7 mars 2026 2 min de lecture Paul Forcadel
Suite Numérique : les éditeurs français crient au loup

La Suite Numérique de l'État devait incarner la souveraineté numérique française. Mais en intégrant un agent IA propulsé par Mistral, la DINUM a déclenché une fronde inédite des éditeurs de logiciels français.

L'État devenu concurrent

Le CNLL (Conseil National du Logiciel Libre, 200 membres) qualifie la situation de « concurrence irresponsable ». Michel Paulin, ex-PDG d'OVHcloud, va plus loin en parlant de « prédation anticoncurrentielle vouée à l'échec ».

Le grief principal : au moins dix solutions collaboratives françaises — Murena, XWiki, OfficeJS, BlueMind, Interstis, Jamespot, Wimi, Abilian — ont été financées par des fonds publics (France 2030, crédit d'impôt recherche). La DINUM les concurrence désormais directement avec des outils gratuits.

La Suite en chiffres

Lancée à VivaTech en mai 2024, née du « sac à dos numérique » du Covid, la Suite compte aujourd'hui :

Outil Utilisateurs actifs/mois
Tchap (messagerie) 375 000
Visio (visioconférence + transcription IA) 60 000
Docs (gestion documentaire) 35 000
Grist (tableur collaboratif) 15 000
Fichiers Bêta

Le budget : 9,3 millions d'euros pour le déploiement initial, 5 millions par an de maintenance — dont 60 % absorbés par Tchap seul. Moins de 20 équivalents temps plein gèrent l'ensemble.

Mistral dans la boucle

L'ajout d'un agent IA conversationnel basé sur Mistral AI — hébergé en France, sans exploitation des données utilisateurs — a cristallisé les tensions. Le test auprès de 10 000 agents publics est en cours, avec un déploiement prévu courant 2026.

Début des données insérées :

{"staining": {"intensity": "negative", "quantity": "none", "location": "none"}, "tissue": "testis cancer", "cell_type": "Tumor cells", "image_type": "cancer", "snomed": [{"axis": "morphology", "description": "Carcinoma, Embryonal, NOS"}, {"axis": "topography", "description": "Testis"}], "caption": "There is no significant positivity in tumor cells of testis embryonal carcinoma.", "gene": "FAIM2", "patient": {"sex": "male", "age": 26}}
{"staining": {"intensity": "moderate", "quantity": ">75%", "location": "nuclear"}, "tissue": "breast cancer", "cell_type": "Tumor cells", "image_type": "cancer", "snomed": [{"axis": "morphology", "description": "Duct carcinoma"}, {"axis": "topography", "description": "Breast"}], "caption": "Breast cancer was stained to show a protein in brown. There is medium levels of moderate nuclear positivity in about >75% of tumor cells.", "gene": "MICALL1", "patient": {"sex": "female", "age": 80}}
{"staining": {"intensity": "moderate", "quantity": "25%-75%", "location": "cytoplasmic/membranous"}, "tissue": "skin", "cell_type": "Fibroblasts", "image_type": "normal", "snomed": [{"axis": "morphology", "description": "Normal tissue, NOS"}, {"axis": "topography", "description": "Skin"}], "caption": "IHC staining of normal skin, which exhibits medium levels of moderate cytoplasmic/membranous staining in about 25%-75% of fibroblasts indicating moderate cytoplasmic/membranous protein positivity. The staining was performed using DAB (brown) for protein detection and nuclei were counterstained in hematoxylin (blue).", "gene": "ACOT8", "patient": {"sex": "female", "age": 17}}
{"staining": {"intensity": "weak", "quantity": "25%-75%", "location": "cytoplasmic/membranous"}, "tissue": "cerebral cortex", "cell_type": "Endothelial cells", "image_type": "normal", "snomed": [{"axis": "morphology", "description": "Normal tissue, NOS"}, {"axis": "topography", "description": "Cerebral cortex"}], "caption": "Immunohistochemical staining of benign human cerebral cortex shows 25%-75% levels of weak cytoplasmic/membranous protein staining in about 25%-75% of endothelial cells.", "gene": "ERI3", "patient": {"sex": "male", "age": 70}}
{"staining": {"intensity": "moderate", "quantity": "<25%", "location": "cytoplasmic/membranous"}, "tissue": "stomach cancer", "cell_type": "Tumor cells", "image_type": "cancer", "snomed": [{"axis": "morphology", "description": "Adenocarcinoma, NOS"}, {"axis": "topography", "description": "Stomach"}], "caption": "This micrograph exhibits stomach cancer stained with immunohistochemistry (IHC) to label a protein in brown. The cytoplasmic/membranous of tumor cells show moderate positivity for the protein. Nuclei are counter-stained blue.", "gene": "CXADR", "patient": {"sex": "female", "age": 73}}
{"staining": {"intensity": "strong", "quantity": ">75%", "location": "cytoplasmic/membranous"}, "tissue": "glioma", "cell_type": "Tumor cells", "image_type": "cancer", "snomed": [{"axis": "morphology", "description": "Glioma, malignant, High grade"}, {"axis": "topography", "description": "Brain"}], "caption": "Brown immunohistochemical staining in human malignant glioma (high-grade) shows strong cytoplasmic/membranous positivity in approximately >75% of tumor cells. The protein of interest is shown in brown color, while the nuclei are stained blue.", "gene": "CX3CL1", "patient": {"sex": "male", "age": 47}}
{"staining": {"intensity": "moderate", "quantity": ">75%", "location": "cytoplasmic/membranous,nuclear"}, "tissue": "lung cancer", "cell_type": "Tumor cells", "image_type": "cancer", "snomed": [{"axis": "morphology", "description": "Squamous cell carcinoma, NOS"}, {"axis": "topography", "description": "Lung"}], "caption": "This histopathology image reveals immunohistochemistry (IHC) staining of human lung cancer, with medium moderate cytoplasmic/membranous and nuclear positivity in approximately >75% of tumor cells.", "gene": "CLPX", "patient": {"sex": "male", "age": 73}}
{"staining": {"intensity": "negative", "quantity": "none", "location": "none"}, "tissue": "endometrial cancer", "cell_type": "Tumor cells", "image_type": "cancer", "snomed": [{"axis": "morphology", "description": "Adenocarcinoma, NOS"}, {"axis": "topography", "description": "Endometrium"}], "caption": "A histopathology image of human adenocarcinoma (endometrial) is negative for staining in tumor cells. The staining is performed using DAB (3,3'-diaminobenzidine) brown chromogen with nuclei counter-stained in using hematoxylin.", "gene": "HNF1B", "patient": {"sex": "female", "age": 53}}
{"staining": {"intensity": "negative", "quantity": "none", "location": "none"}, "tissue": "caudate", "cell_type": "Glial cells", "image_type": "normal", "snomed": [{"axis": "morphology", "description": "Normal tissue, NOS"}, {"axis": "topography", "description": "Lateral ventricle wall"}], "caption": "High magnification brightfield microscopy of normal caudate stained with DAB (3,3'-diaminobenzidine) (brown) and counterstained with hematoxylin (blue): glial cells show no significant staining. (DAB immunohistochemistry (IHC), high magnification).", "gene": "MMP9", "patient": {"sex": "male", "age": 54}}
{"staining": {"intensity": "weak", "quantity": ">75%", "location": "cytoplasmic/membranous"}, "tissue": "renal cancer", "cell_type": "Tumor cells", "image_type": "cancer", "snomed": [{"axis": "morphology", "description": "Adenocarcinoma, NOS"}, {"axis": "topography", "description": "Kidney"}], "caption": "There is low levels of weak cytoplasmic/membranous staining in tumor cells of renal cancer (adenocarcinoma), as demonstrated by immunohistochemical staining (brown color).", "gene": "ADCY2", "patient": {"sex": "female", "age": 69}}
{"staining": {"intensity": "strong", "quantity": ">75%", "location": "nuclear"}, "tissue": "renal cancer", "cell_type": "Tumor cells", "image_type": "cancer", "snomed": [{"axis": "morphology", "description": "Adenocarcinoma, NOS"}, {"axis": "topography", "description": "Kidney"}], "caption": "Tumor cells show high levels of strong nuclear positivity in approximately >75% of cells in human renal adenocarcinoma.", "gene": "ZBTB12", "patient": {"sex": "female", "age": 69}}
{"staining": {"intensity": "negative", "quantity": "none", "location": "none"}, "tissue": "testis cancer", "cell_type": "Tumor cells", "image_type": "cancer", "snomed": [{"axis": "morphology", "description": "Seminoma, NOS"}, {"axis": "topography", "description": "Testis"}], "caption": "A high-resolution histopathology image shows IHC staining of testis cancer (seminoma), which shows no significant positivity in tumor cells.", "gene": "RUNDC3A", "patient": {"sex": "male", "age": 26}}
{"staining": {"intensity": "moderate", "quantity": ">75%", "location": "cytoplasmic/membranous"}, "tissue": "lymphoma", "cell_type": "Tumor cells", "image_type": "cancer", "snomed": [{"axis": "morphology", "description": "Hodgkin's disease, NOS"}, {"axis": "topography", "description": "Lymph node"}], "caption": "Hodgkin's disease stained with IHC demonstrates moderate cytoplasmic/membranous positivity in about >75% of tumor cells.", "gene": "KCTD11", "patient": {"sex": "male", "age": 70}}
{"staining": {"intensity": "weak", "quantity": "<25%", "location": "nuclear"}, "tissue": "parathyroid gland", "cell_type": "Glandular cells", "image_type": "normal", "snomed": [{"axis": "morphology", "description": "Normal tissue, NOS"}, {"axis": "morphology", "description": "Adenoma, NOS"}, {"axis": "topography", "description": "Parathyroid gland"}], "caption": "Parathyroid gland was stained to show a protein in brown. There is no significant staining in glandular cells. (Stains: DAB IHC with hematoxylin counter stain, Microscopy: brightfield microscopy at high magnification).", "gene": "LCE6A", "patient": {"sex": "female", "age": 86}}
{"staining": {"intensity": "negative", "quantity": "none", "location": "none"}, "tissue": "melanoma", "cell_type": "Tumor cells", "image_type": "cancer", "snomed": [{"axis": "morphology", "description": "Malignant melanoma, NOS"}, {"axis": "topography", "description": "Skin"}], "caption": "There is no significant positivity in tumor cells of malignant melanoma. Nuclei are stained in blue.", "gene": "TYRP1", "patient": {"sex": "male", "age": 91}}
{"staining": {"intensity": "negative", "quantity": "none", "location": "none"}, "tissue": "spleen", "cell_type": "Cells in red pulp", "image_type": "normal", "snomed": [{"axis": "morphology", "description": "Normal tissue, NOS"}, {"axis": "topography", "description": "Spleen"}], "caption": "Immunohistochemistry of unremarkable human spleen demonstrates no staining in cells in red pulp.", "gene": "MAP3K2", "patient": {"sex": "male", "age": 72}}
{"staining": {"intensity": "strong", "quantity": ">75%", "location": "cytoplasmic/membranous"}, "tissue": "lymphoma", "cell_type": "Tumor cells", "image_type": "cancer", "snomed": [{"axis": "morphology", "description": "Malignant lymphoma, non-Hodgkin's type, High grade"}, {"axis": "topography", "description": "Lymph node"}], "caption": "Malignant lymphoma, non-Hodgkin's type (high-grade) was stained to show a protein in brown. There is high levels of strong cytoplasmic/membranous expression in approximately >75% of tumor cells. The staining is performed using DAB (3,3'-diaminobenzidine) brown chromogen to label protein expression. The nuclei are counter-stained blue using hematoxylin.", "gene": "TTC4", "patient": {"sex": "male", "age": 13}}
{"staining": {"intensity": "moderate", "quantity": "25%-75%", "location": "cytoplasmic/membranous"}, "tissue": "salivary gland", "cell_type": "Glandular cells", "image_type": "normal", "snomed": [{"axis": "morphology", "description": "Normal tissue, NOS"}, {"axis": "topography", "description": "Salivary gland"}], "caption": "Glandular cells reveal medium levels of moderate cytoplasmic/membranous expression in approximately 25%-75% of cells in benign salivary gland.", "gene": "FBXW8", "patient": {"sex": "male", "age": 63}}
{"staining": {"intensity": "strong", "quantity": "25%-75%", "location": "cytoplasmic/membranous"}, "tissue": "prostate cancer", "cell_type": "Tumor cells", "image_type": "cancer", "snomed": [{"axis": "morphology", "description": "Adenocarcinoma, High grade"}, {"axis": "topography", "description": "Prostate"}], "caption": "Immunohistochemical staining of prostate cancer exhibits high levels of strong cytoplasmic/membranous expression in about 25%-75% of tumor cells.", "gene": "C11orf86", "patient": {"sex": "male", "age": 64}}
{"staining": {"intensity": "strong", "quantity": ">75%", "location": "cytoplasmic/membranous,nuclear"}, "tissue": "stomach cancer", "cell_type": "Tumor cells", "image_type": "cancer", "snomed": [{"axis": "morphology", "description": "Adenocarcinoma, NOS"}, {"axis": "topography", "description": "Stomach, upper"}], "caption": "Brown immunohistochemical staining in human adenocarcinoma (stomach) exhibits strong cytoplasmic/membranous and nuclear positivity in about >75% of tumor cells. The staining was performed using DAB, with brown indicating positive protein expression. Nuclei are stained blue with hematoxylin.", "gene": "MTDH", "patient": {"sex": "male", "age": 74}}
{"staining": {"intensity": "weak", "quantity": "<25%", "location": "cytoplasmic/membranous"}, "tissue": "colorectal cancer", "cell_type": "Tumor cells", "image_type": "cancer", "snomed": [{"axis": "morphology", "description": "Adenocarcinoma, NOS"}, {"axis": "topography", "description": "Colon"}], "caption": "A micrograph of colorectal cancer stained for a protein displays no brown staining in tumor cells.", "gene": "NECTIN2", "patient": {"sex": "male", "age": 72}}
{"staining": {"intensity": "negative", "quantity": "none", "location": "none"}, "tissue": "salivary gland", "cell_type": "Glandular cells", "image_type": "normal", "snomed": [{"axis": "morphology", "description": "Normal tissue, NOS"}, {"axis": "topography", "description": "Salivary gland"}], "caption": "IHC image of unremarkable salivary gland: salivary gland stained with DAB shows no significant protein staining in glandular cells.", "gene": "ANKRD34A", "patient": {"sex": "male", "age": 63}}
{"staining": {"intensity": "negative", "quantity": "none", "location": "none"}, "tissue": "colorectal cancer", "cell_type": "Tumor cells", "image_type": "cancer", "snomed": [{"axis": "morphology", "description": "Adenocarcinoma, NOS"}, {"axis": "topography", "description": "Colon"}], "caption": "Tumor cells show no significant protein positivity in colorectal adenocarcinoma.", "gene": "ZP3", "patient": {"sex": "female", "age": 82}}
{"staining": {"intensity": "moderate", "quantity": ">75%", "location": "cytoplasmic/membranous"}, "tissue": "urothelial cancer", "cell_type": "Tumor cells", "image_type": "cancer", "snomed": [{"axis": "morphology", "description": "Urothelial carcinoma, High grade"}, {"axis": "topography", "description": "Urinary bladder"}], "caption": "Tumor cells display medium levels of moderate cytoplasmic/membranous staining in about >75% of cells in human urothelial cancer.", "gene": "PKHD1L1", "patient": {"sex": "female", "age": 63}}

Pour les éditeurs, c'est la goutte d'eau : l'État ne se contente plus de fournir des outils de base, il intègre l'IA — un marché sur lequel des startups françaises investissent lourdement.

La Cour des comptes en arbitre

Dans un rapport de 2024, la Cour des comptes pointait un « taux d'adoption faible » et une suite « inconnue de la plupart des agents ». Elle recommandait de concentrer les efforts sur AgentConnect plutôt que d'élargir le périmètre. Un avertissement resté lettre morte.

Deux visions qui s'affrontent

La DINUM défend un socle mutualisé minimal hébergé sur infrastructure SecNumCloud, laissant « un espace aval aux éditeurs spécialisés ». Les éditeurs y voient au contraire une logique de substitution qui assèche leur marché de référence.

Le débat dépasse la Suite : c'est toute la question du rôle de l'État dans l'écosystème numérique français qui est posée — facilitateur ou concurrent ?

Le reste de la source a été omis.